GIVEN TEXT →
┏━━

EPA has concluded that this proposed action, if finalized, may have
federalism implications because it makes calls for emissions reductions
of two pollutants from a specific source on the Navajo Nation. However,
the proposed rule, if finalized, will not impose substantial direct
compliance costs on the Tribal government, and will not preempt Tribal
law. Thus, the requirements of sections 6(b) and 6(c) of the Executive
Order do not apply to this action.
Consistent with EPA policy, EPA nonetheless consulted with
representatives of Tribal governments \14\ early in the process of
developing the proposed action to permit them to have meaningful and
timely input into its development.
---------------------------------------------------------------------------
\14\ ``Representatives of State and local governments'' include
non-elected officials of State and local governments and any
representative national organizations not listed in footnote 3.
---------------------------------------------------------------------------
F. Executive Order 13175: Consultation and Coordination With Indian
Tribal Governments
Executive Order 13175, entitled ``Consultation and Coordination
with Indian Tribal Governments'' (65 FR 67249, Nov. 9, 2000), requires
EPA to develop ``an accountable process to ensure meaningful and timely
input by tribal officials in the development of regulatory policies
that have tribal implications.'' Under Executive Order 13175, to the
extent practicable and permitted by law, EPA may not issue a regulation
that has tribal implications, that imposes substantial direct
compliance costs on Indian tribal governments, and that is not required
by statute, unless the Federal government provides the funds necessary
to pay direct compliance costs incurred by tribal governments, or EPA
consults with tribal officials early in the process of developing the
proposed regulation and develops a tribal summary impact statement. In
addition, to the extent practicable and permitted by law, EPA may not
issue a regulation that has tribal implications and pre-empts tribal
law unless EPA consults with tribal officials early in the process of
developing the proposed regulation and prepares a tribal summary impact
statement.

┗━━

SHORT TASK A →
Set down, word for word, the part of the passage on tribal consultation from "EPA has concluded" up to and including "into its development.".
The listing has no connection to the passage on tribal consultation.

Data items
┏━━

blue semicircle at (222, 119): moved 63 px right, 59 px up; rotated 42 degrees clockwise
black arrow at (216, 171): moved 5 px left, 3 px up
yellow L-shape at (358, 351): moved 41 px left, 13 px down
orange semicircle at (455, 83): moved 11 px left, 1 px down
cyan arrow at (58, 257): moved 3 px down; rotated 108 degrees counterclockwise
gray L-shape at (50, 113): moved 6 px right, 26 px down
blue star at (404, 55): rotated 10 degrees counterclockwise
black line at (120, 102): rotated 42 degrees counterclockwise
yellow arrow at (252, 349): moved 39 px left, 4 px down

┗━━

SHORT TASK B →
Extract verbatim the lines of the listing from its start up to and including the line with "orange semicircle at".

CORRECT OUTPUT A →
EPA has concluded that this proposed action, if finalized, may have
federalism implications because it makes calls for emissions reductions
of two pollutants from a specific source on the Navajo Nation. However,
the proposed rule, if finalized, will not impose substantial direct
compliance costs on the Tribal government, and will not preempt Tribal
law. Thus, the requirements of sections 6(b) and 6(c) of the Executive
Order do not apply to this action.
Consistent with EPA policy, EPA nonetheless consulted with
representatives of Tribal governments \14\ early in the process of
developing the proposed action to permit them to have meaningful and
timely input into its development.

CORRECT OUTPUT B →
blue semicircle at (222, 119): moved 63 px right, 59 px up; rotated 42 degrees clockwise
black arrow at (216, 171): moved 5 px left, 3 px up
yellow L-shape at (358, 351): moved 41 px left, 13 px down
orange semicircle at (455, 83): moved 11 px left, 1 px down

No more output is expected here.